San Diego County will move into California’s least restrictive “yellow tier” Wednesday morning, following two consecutive weeks of an adjusted new daily COVID-19 case rate of fewer than two cases per 100,000 residents, county officials announced Tuesday.
The county will move into the yellow tier just six days before the state scraps the tiered reopening blueprint on June 15, joining other urban counties such as Los Angeles, San Francisco and Orange.
As of Tuesday, the county’s adjusted case rate was 1.2 cases per 100,000 people after declining to a case rate of 1.7 cases last week.
“You did it, San Diegans. You have followed the public health guidance and got vaccinated when the vaccine became available to you,” said Dr. Wilma Wooten, the county’s public health officer. “These actions have resulted in a significant drop in COVID-19 cases in the region.”

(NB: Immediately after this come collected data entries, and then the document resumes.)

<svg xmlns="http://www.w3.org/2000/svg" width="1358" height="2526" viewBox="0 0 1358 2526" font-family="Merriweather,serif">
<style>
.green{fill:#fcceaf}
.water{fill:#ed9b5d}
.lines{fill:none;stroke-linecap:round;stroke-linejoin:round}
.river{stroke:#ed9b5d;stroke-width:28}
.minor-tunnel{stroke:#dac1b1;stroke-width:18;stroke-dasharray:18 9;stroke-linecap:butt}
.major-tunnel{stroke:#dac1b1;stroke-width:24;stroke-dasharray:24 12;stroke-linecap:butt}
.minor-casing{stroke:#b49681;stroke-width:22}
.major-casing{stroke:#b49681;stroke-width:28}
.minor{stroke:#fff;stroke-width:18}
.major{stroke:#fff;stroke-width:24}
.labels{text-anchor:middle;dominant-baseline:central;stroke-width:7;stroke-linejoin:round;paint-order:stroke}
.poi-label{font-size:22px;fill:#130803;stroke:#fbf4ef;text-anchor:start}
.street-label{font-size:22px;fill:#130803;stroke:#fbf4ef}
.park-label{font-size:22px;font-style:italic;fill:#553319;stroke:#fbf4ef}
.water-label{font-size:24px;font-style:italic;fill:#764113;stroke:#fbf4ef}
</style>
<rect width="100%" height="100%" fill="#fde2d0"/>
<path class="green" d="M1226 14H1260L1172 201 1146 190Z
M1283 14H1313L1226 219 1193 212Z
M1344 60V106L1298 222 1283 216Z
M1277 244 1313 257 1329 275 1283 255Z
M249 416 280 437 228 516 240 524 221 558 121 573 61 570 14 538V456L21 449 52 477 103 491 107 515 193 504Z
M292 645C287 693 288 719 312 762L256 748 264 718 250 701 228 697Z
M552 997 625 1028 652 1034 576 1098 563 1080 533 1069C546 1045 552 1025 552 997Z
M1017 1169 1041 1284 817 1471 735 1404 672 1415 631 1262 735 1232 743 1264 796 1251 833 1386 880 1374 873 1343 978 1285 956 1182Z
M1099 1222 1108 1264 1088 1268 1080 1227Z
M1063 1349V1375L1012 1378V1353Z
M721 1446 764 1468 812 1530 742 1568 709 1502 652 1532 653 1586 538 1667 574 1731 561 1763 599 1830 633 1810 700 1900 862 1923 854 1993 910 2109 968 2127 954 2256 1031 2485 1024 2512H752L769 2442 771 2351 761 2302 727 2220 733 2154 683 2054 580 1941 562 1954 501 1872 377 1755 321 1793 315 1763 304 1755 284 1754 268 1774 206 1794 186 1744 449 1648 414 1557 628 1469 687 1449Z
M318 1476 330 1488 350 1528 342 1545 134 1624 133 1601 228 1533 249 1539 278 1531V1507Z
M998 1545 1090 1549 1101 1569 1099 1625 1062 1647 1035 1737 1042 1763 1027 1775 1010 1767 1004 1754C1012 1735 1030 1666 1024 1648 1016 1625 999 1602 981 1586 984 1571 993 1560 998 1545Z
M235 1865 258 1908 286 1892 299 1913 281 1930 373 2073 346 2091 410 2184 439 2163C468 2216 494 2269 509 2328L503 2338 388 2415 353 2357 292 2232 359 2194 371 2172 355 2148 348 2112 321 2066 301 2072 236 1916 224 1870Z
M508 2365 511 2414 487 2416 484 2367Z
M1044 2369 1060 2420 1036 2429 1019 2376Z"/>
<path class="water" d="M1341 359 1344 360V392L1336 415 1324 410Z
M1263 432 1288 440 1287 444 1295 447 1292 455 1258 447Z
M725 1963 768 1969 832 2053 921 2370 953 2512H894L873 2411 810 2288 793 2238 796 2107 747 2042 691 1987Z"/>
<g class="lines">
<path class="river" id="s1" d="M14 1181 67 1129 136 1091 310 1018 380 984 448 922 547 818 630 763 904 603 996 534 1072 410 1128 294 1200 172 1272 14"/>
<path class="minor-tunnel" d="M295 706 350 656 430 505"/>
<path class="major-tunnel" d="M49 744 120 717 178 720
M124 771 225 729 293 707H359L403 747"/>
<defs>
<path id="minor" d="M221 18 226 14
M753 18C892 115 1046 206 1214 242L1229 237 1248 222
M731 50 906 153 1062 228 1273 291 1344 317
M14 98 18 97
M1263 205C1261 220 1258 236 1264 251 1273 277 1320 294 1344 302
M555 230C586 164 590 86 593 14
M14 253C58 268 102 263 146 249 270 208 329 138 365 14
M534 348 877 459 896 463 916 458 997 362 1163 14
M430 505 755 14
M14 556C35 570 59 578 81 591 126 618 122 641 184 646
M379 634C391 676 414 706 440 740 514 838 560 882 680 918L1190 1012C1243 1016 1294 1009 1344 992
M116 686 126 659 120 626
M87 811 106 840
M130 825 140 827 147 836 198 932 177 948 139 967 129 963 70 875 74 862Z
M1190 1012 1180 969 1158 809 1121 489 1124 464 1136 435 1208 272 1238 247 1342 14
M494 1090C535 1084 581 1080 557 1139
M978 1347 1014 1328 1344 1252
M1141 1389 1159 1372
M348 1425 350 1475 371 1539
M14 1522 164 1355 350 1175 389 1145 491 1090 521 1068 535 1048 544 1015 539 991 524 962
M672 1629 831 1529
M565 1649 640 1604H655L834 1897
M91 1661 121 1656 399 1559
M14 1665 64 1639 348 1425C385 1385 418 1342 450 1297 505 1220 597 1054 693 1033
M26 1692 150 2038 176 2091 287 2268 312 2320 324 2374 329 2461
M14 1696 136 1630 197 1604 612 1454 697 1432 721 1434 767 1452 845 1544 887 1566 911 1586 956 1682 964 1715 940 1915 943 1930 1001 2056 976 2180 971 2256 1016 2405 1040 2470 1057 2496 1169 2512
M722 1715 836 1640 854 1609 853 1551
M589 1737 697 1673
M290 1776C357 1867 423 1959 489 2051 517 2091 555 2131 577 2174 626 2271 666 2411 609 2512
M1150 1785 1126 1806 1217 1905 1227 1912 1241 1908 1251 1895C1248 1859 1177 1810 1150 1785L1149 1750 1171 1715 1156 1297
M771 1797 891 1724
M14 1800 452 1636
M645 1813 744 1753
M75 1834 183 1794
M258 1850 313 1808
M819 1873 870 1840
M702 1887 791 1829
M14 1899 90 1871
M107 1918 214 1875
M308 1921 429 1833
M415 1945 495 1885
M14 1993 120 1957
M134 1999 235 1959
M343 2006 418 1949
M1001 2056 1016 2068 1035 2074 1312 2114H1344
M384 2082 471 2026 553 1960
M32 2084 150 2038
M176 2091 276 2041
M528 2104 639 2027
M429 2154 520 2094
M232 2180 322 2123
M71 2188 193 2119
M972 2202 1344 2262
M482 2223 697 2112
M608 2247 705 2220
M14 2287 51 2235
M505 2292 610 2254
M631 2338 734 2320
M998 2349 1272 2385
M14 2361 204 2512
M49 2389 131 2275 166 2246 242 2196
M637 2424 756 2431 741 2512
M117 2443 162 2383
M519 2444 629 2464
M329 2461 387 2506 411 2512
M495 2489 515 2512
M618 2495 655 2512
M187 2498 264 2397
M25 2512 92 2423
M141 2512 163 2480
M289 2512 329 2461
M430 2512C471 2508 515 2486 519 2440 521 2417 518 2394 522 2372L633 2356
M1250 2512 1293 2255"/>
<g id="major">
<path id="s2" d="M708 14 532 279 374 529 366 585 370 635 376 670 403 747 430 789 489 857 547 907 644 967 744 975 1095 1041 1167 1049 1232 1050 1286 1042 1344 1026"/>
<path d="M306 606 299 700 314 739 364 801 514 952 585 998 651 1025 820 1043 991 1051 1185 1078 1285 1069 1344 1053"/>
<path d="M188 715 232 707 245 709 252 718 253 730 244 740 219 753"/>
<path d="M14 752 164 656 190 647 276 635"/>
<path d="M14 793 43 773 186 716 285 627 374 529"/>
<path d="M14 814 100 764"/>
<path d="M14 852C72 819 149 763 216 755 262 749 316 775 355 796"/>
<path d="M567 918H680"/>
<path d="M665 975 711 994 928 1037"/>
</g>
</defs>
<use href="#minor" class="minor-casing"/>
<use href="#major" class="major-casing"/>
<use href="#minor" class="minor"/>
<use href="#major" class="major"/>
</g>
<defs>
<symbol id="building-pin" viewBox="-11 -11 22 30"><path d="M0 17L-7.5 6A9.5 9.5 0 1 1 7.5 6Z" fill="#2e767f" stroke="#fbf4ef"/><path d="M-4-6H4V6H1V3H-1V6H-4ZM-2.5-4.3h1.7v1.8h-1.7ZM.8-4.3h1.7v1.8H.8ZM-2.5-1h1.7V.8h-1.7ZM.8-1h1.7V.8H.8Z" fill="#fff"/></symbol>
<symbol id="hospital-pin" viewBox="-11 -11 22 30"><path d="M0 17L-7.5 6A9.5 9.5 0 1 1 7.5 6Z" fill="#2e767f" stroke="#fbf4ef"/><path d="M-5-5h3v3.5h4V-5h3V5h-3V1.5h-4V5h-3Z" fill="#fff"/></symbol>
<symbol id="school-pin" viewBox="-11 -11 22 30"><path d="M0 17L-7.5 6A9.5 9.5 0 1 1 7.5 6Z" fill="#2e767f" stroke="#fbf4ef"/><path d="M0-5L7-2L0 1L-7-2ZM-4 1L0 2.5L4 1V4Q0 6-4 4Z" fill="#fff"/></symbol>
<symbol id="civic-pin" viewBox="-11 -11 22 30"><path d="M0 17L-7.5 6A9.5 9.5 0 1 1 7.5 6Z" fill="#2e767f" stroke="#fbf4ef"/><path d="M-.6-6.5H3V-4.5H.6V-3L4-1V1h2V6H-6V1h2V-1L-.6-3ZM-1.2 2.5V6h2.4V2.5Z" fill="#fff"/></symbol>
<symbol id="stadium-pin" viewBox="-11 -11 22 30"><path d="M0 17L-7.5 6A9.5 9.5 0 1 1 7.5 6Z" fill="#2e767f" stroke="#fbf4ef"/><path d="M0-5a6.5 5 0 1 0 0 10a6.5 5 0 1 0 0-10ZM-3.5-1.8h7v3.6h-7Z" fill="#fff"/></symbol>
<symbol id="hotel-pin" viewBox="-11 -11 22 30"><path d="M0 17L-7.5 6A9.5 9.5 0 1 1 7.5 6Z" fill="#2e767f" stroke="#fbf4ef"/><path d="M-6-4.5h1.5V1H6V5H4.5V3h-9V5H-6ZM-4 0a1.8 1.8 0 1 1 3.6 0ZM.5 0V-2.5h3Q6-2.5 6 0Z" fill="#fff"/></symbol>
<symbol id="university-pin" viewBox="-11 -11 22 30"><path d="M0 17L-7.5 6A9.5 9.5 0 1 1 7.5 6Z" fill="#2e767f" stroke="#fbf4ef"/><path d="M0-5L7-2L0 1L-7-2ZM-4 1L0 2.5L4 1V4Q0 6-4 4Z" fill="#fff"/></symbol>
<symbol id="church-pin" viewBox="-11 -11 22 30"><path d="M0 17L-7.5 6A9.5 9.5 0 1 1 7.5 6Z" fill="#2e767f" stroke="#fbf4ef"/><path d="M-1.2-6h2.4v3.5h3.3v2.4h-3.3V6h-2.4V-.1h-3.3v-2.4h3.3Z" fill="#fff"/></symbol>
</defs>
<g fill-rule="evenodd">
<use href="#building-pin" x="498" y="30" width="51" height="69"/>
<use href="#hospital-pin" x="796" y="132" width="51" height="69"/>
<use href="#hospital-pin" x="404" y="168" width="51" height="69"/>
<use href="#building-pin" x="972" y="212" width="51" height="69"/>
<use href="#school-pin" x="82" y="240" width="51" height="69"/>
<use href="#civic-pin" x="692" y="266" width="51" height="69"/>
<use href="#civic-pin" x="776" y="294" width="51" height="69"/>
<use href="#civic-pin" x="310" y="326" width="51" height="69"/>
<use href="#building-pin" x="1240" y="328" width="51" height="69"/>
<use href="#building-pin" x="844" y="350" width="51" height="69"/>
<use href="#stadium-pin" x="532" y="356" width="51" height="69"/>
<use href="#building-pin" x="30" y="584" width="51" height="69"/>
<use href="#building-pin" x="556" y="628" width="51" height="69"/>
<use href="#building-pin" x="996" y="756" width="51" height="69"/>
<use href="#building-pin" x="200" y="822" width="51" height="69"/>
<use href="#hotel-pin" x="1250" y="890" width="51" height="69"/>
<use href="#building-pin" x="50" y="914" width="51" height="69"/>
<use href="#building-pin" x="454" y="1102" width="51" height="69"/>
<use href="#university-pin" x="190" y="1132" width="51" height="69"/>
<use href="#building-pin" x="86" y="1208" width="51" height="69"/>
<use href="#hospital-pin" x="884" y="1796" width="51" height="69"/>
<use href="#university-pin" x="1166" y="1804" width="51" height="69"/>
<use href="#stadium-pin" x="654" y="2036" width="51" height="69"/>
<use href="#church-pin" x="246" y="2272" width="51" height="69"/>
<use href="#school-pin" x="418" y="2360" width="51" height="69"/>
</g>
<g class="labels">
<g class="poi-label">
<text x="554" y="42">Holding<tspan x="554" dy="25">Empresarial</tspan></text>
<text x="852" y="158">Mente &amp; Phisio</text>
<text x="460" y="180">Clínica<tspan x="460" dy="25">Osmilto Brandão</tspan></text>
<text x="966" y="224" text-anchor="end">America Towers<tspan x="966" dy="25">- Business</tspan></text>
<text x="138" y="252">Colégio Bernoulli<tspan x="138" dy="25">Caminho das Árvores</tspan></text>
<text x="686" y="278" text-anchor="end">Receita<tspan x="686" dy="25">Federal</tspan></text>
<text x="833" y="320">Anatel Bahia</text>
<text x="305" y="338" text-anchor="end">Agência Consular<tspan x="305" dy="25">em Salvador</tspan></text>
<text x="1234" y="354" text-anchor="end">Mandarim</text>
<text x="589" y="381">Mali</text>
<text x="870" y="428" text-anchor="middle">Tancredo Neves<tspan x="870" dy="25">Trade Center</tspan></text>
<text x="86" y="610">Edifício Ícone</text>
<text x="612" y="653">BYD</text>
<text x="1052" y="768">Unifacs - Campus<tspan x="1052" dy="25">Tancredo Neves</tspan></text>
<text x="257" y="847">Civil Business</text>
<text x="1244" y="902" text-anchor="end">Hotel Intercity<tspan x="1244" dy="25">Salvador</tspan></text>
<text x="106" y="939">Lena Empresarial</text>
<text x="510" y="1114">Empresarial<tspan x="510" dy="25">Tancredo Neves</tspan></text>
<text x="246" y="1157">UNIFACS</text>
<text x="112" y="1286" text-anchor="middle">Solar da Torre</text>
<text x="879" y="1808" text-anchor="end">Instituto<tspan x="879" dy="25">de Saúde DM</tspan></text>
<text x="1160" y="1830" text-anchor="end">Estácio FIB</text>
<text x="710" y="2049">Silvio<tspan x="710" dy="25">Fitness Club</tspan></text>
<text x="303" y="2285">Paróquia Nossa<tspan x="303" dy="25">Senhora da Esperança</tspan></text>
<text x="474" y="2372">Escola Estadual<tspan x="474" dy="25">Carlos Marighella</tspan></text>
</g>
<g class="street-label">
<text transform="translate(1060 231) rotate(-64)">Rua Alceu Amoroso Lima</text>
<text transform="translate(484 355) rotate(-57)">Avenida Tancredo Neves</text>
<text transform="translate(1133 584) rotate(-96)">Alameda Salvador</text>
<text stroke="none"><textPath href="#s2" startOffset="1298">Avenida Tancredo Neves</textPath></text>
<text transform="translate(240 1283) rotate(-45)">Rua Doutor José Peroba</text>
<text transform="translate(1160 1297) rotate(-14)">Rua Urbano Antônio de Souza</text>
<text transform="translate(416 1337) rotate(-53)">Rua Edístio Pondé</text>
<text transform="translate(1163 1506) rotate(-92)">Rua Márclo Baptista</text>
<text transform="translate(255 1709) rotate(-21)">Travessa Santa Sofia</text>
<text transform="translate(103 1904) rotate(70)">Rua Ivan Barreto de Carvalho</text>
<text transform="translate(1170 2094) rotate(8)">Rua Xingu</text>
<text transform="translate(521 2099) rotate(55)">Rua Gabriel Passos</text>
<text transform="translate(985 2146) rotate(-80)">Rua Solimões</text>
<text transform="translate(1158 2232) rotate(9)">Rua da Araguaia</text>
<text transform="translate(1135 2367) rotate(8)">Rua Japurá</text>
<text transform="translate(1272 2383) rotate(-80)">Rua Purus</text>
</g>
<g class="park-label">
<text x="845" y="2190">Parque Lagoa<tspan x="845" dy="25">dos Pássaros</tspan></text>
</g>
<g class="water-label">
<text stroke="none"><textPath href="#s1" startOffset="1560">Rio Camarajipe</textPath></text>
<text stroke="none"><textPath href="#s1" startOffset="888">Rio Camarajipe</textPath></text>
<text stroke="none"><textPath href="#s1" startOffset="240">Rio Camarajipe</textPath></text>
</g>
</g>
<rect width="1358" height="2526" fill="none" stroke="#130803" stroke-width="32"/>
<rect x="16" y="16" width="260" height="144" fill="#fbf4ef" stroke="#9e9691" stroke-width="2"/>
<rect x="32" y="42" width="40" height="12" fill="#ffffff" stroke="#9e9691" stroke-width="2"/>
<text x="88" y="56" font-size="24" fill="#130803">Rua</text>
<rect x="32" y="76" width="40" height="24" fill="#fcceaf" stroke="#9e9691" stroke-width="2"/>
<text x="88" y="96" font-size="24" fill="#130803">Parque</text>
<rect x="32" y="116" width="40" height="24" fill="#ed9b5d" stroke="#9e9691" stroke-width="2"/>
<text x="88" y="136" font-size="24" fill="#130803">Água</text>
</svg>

“Now we need San Diegans to continue getting vaccinated so that we can get closer to herd immunity, and that includes second doses for those who received the Pfizer or Moderna vaccine,” she added.
In the yellow tier, outdoor music venues can increase to 67% capacity, restaurants and gyms can be at 50% capacity — indoor and outdoor — indoor bars can be at 25% or 100 people, whichever is fewer, and outdoor gatherings can expand to 200 people.
A full list of what limits will be lifted after the descent into the yellow tier for that one week can be found on the state’s COVID-19 website.
When California fully reopens the economy on June 15, the state will move beyond the Blueprint for a Safer Economy — the system of tiers the state has employed since last year. There will be no capacity restrictions or social distancing enforced, and only “mega events” — events with crowds larger than 5,000 people indoors or 10,000 outdoors — will require or recommend vaccine verification.
City News Service contributed to this article.